In 1946, Palmiro Togliatti, the Minister of Justice and Secretary of the Italian Communist Party, observed a significant presence of industrialists and officers who had collaborated with Mussolini’s regime. To prevent additional conflicts — especially in the aftermath of the intense civil war between antifascist partisans and fascists — he opted for an amnesty which erased the collaborationists’ legal responsibility for war and political crimes. The country failed in facing its past, the twenty years of dictatorship suddenly fell into oblivion, and the National Fascist Party assumed an aura of mistake in the history of the Nation.
The second half of the twentieth century saw the rampant effects of capitalism radically change Italy. The shifts brought about by economic growth, industrialization, and urbanization allowed leftist groups to look at the plight of workers exploited by ex-fascists businessmen, at the proletarian masses ruled by the conservative Christians who excluded the biggest communist party in western Europe from all the institutions, at the attempted anti-communist coups, and at the violence of the police.

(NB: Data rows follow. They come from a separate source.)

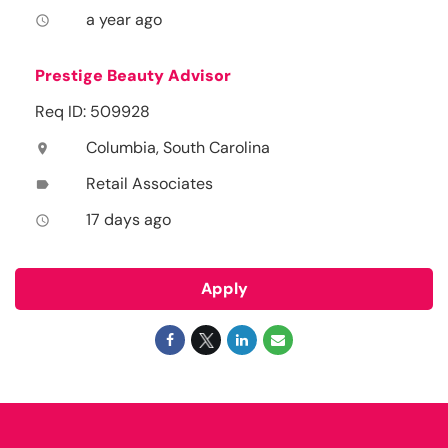
a year ago
access_time
Prestige Beauty Advisor
Req ID: 509928
Columbia, South Carolina
location_on
Retail Associates
label
17 days ago
access_time
Apply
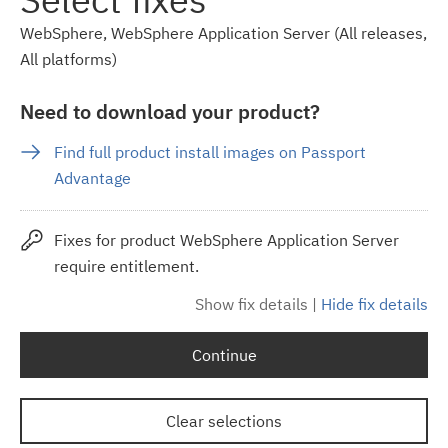
WebSphere, WebSphere Application Server (All releases,
All platforms)
Need to download your product?
Find full product install images on Passport
Advantage
Fixes for product WebSphere Application Server
require entitlement.
Show fix details
|
Hide fix details
Continue
Clear selections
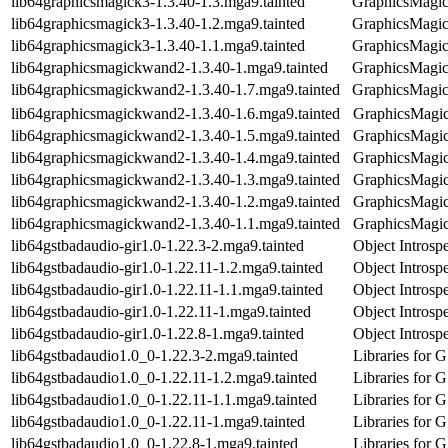
lib64graphicsmagick3-1.3.40-1.3.mga9.tainted
GraphicsMagick
lib64graphicsmagick3-1.3.40-1.2.mga9.tainted
GraphicsMagick
lib64graphicsmagick3-1.3.40-1.1.mga9.tainted
GraphicsMagick
lib64graphicsmagickwand2-1.3.40-1.mga9.tainted
GraphicsMagick
lib64graphicsmagickwand2-1.3.40-1.7.mga9.tainted
GraphicsMagick
lib64graphicsmagickwand2-1.3.40-1.6.mga9.tainted
GraphicsMagick
lib64graphicsmagickwand2-1.3.40-1.5.mga9.tainted
GraphicsMagick
lib64graphicsmagickwand2-1.3.40-1.4.mga9.tainted
GraphicsMagick
lib64graphicsmagickwand2-1.3.40-1.3.mga9.tainted
GraphicsMagick
lib64graphicsmagickwand2-1.3.40-1.2.mga9.tainted
GraphicsMagick
lib64graphicsmagickwand2-1.3.40-1.1.mga9.tainted
GraphicsMagick
lib64gstbadaudio-gir1.0-1.22.3-2.mga9.tainted
Object Introsp
lib64gstbadaudio-gir1.0-1.22.11-1.2.mga9.tainted
Object Introsp
lib64gstbadaudio-gir1.0-1.22.11-1.1.mga9.tainted
Object Introsp
lib64gstbadaudio-gir1.0-1.22.11-1.mga9.tainted
Object Introsp
lib64gstbadaudio-gir1.0-1.22.8-1.mga9.tainted
Object Introsp
lib64gstbadaudio1.0_0-1.22.3-2.mga9.tainted
Libraries for 
lib64gstbadaudio1.0_0-1.22.11-1.2.mga9.tainted
Libraries for 
lib64gstbadaudio1.0_0-1.22.11-1.1.mga9.tainted
Libraries for 
lib64gstbadaudio1.0_0-1.22.11-1.mga9.tainted
Libraries for 
lib64gstbadaudio1.0_0-1.22.8-1.mga9.tainted
Libraries for 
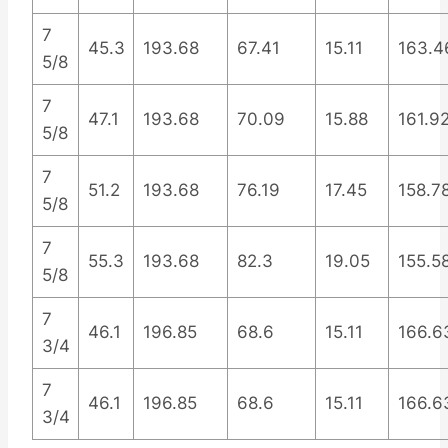
7
45.3
193.68
67.41
15.11
163.4
5/8
7
47.1
193.68
70.09
15.88
161.9
5/8
7
51.2
193.68
76.19
17.45
158.7
5/8
7
55.3
193.68
82.3
19.05
155.5
5/8
7
46.1
196.85
68.6
15.11
166.6
3/4
7
46.1
196.85
68.6
15.11
166.6
3/4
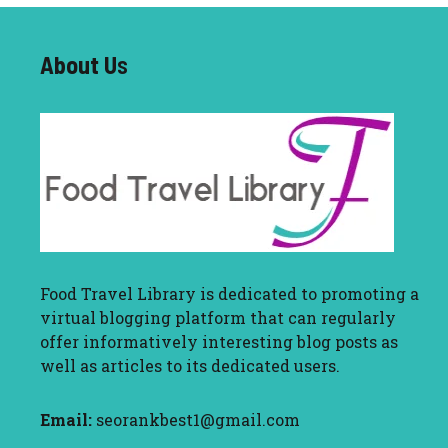
About U
s
Food Travel Library
is dedicated to promoting a
virtual blogging platform that can regularly
offer informatively interesting blog posts as
well as articles to its dedicated users.
Email:
seorankbest1@gmail.com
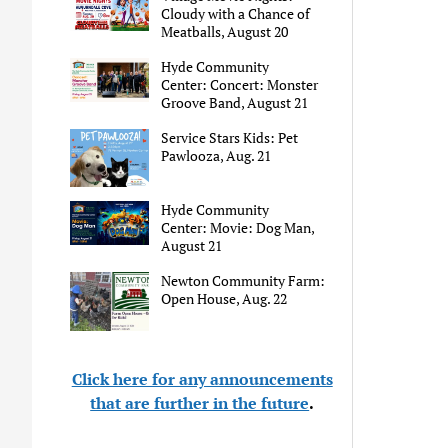
Cloudy with a Chance of
Meatballs, August 20
Hyde Community
Center: Concert: Monster
Groove Band, August 21
Service Stars Kids: Pet
Pawlooza, Aug. 21
Hyde Community
Center: Movie: Dog Man,
August 21
Newton Community Farm:
Open House, Aug. 22
Click here for any announcements
that are further in the future
.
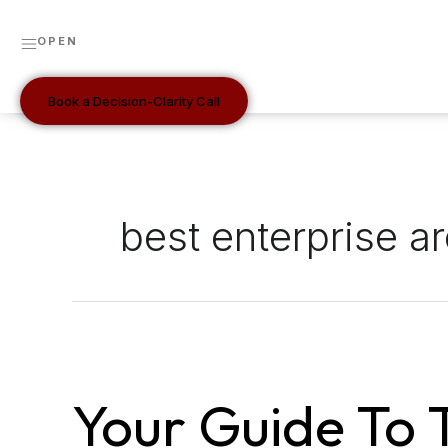
Skip
to
OPEN
content
Book a Decision-Clarity Call
best enterprise ar
Your
Guide
Your Guide To 
to
the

This world, perceived by leftist radicals as unjust, hypocritical, and unresponsive, further convinced them—already indoctrinated by the hope for a new October Revolution—that the most viable course of action was armed conflict and the subsequent dismantling of this system.
However, if the societies these radicals grew up in provided them with motivations, they did not develop in isolation. The civil rights movement in the United States during the fifties and sixties, having garnered global attention, ignited Western hearts. The iconography and substance of the African American struggle also captured the interest of many Europeans — including those in western Germany and Italy. While the mainstream press covered its various phases, left-leaning media offered in-depth and critical analysis of the movement’s progression right from its inception. At the beginning of the 1970s, West German students discovered their passion for Frantz Fanon’s theories on decolonization and the cathartic features of violence. Contrarily to the movements in USA and France, German protesters did not avoid the terroristic path. Especially in the case of the RAF, their insistence on a convergence of Black Power, postcolonial identity redefinitions, and a reckoning with the National Socialist past formed a uniquely intense template for German terrorism.
The BR looked at the Black Panthers and Cuba in a similar way. They refined their ideological training by imitating Tupamaros in Uruguay; exercised on the manual of urban guerilla by the Brazilian revolutionary Marighella; and let themselves be inspired by the leadership of Che Guevara in Bolivia.
It was because of these motivations and preparations that in few years they succeeded in upsetting Europe, claiming in just thirty years a total of forty-one homicides in the FRG and 179 in Italy.
While Western European leaders were busy preaching the values of liberalism in the parliaments, a web of anonymous individuals with false names were fermenting: visiting workers in factories, stealing weapons, and organizing secret meetings in religious silence. With Lenin as prophet, balaclava as cowl, and the red star as cross, these sects were preparing for their Last Judgment: the dictatorship of the proletariat.